我使用tm软件包阻止完成我创建的语料库这个词有问题。
以下是我的代码中最重要的部分:
# Build a corpus, and specify the source to be character vectors
corpus <- Corpus(VectorSource(comments_final$textOriginal))
corpus
# Convert to lower case
corpus <- tm_map(corpus, content_transformer(tolower))
# Remove URLs
removeURL <- function(x) gsub("http[^[:space:]]*", "", x)
corpus <- tm_map(corpus, content_transformer(removeURL))
# Remove anything other than English letters or space
removeNumPunct <- function(x) gsub("[^[:alpha:][:space:]]*", "", x)
corpus <- tm_map(corpus, content_transformer(removeNumPunct))
# Remove stopwords
myStopwords <- c(setdiff(stopwords('english'), c("r", "big")),
"use", "see", "used", "via", "amp")
corpus <- tm_map(corpus, removeWords, myStopwords)
# Remove extra whitespace
corpus <- tm_map(corpus, stripWhitespace)

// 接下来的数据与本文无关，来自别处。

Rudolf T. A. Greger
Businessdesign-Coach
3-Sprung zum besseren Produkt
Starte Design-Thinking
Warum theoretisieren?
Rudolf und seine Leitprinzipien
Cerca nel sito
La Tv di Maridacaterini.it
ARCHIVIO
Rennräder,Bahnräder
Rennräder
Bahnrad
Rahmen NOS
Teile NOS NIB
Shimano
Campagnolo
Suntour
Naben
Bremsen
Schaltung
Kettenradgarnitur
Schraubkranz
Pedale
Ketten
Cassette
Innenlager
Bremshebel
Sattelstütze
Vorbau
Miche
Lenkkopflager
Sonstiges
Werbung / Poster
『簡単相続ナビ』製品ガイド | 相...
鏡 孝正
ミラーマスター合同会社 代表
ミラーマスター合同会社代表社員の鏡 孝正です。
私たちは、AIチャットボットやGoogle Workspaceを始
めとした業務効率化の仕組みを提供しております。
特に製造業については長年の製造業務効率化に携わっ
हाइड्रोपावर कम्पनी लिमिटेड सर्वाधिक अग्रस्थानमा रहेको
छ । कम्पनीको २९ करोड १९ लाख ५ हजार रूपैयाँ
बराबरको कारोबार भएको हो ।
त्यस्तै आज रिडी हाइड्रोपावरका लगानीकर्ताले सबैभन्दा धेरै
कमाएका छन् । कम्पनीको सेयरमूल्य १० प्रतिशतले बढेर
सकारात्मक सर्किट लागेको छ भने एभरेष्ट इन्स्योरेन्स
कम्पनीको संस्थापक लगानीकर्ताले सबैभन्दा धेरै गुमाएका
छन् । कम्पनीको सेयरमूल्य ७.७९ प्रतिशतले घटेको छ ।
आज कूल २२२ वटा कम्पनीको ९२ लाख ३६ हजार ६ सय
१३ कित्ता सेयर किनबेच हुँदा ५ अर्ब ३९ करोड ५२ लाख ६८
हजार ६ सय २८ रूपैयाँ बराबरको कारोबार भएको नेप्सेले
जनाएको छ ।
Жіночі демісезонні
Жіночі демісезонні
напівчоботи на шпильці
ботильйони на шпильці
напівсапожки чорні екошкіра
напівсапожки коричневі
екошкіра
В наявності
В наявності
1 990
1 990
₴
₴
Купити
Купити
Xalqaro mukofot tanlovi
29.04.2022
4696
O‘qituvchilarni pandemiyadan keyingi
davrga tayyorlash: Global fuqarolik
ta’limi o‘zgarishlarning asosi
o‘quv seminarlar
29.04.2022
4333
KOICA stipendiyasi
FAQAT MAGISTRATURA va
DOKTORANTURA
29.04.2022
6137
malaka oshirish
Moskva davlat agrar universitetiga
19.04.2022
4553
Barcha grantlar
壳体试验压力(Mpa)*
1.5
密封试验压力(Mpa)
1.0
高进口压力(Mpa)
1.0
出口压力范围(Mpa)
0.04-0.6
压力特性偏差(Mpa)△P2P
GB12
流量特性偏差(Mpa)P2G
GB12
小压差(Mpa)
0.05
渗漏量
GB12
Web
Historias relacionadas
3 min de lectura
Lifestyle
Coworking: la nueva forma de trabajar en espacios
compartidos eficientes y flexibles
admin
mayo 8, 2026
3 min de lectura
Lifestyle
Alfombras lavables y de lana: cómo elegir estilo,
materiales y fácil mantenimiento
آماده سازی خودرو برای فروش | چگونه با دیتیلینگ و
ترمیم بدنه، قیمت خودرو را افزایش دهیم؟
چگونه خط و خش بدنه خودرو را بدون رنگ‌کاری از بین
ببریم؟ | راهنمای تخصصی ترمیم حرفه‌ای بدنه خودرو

# Remove other languages or more specifically anything with a non "a-z" and "0-9" character
corpus <- tm_map(corpus, content_transformer(function(s){
gsub(pattern = '[^a-zA-Z0-9\\s]+',
x = s,
replacement = " ",
ignore.case = TRUE,
perl = TRUE)
}))
# Keep a copy of the generated corpus for stem completion later as dictionary
corpus_copy <- corpus
# Stemming words of corpus
corpus <- tm_map(corpus, stemDocument, language="english")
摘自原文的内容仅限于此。